Bug#849094: liblept5: Broken on s390x (+ other big endian archs)

2018-05-05 Thread Stefan Weil
On Wed, 25 Apr 2018 10:51:09 +0200 Graham Inggs  wrote:
> I agree, and with the upload of leptonlib 1.75.3-4, the tests are now
> run during the build [3], and failure here will result in a failed
> build. Builds of leptonlib were successful on all architectures [4]
> except sparc64, which is notoriously sensitive to unaligned memory access.

Leptonica 1.76.0 built without problems and passed nearly all tests on
sparc64.

With a small fix for a misaligned memory read, only a single failing
test remains:
https://github.com/DanBloomberg/leptonica/pull/342



Bug#849094: liblept5: Broken on s390x (+ other big endian archs)

2018-05-04 Thread Sean Whitton
Hello,

On Fri, May 04 2018, Jeff Breidenbach wrote:

> Tesseract in Debian just added a build time smoke test AND Stefan
> fixed the big-endian problem. Should be live tomorrow in Sid. Assuming
> that works well, Graham should be able to re-activate the disabled
> OCRMyPDF tests. Note that this is Debian only; Ubuntu 18.04 is out the
> door so no longer pertinent.

They weren't ever deactivated in Debian.

Thank you to everyone who made this patch happen!  Great news!

-- 
Sean Whitton


signature.asc
Description: PGP signature


Bug#849094: liblept5: Broken on s390x (+ other big endian archs)

2018-05-04 Thread Jeff Breidenbach
Tesseract  in Debian just added a build time smoke test AND Stefan fixed
the big-endian
problem. Should be live tomorrow in Sid. Assuming that works well, Graham
should be
able to re-activate the disabled OCRMyPDF tests. Note that this is Debian
only; Ubuntu
18.04 is out the door so no longer pertinent.


Bug#849094: liblept5: Broken on s390x (+ other big endian archs)
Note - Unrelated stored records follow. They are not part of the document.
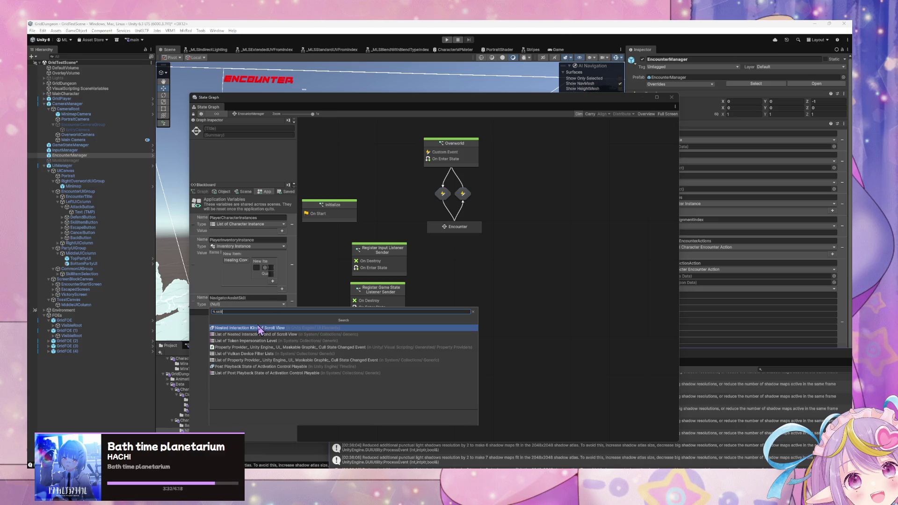
{"action": "type", "text": "sc"}
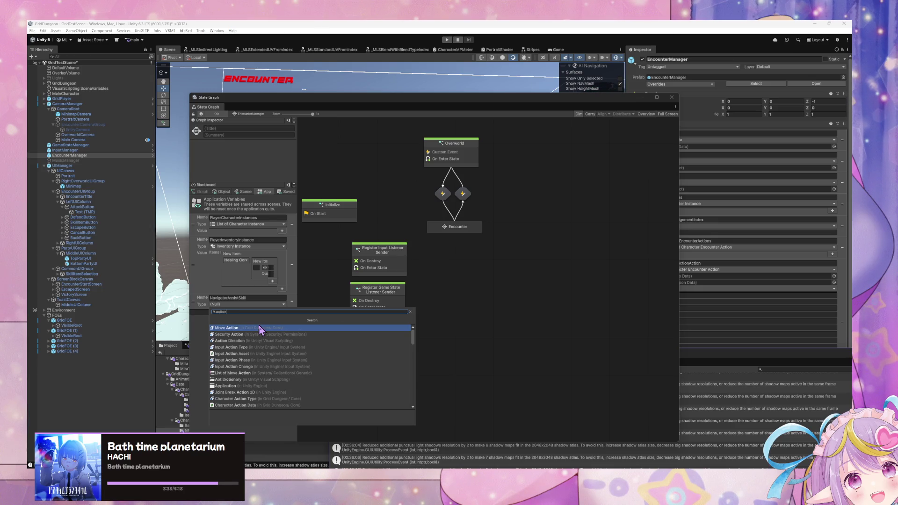
{"action": "key", "text": "BackSpace"}
{"action": "key", "text": "BackSpace"}
{"action": "key", "text": "BackSpace"}
{"action": "key", "text": "Down"}
{"action": "key", "text": "Down"}
{"action": "key", "text": "Down"}
{"action": "key", "text": "Right"}
{"action": "key", "text": "Down"}
{"action": "key", "text": "Down"}
{"action": "key", "text": "Down"}
{"action": "key", "text": "Up"}
{"action": "key", "text": "Up"}
{"action": "key", "text": "Up"}
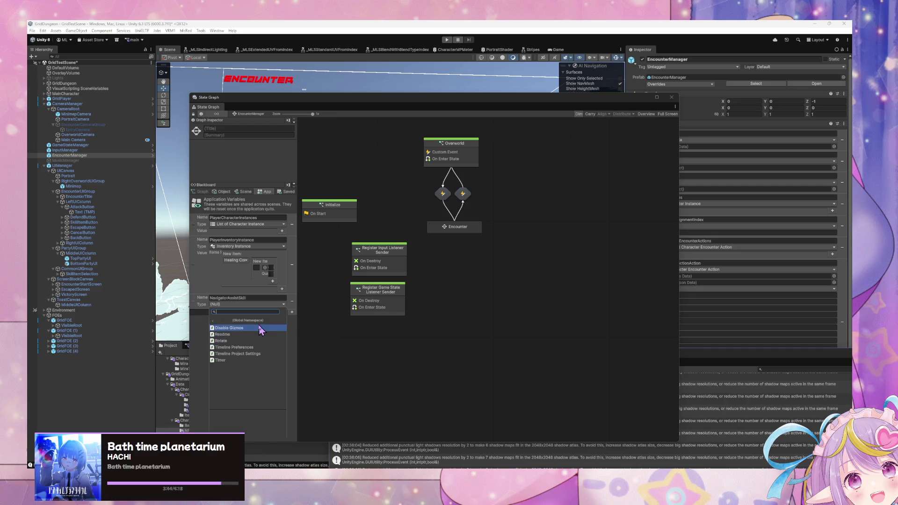
{"action": "key", "text": "Down"}
{"action": "key", "text": "Down"}
{"action": "key", "text": "Down"}
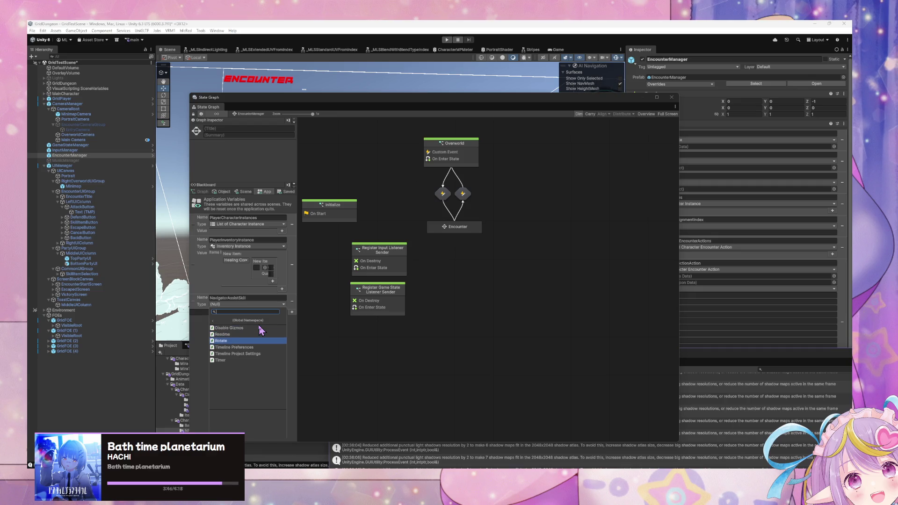
{"action": "key", "text": "Up"}
{"action": "key", "text": "Up"}
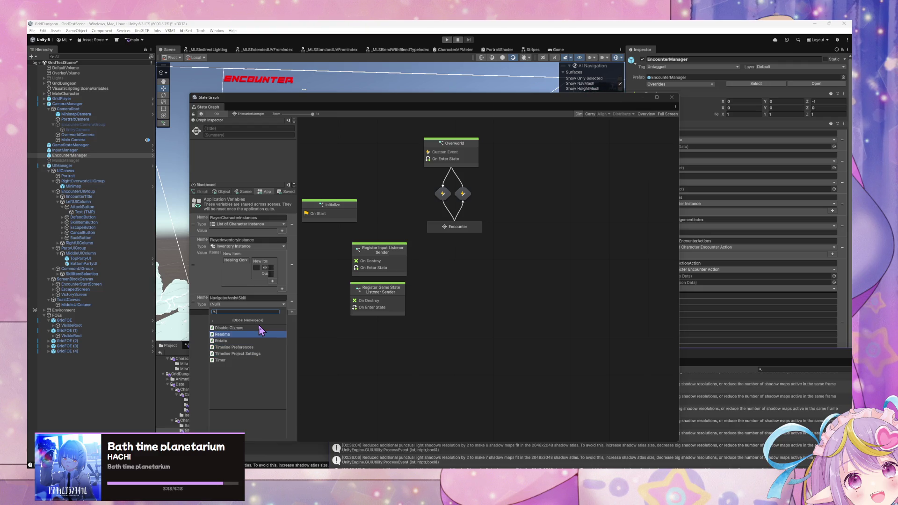
{"action": "key", "text": "Left"}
2018-04-25 Thread Sean Whitton
Hello Graham,

On Wed, Apr 25 2018, Graham Inggs wrote:

> We agreed on marking the tests failing on big-endian XFAIL as a
> short-term solution.
>
> Sean, I'm not sure if you want to include this in the Debian packaging
> of ocrmypdf as well, but here [1] it is.

Thank you (and Jeff) for your work and for the patch.

I would like to hear what upstream thinks of the xfail approach before
uploading that to Debian.

>> Thinking about the failures, I suspect that the endian issues are now
>> within Tesseract not Leptonica.
>
> I agree, and with the upload of leptonlib 1.75.3-4, the tests are now
> run during the build [3], and failure here will result in a failed
> build.  Builds of leptonlib were successful on all architectures [4]
> except sparc64, which is notoriously sensitive to unaligned memory
> access.

It seems like this bug should be reassigned, then.

-- 
Sean Whitton


signature.asc
Description: PGP signature


Bug#849094: liblept5: Broken on s390x (+ other big endian archs)

2018-04-25 Thread Graham Inggs

Hi

On 24/04/2018 23:32, Jeff Breidenbach wrote:
> Recommend we talk in real time. Will send you  contact details by
> private email.

Jeff, thanks for contacting me, it is much appreciated!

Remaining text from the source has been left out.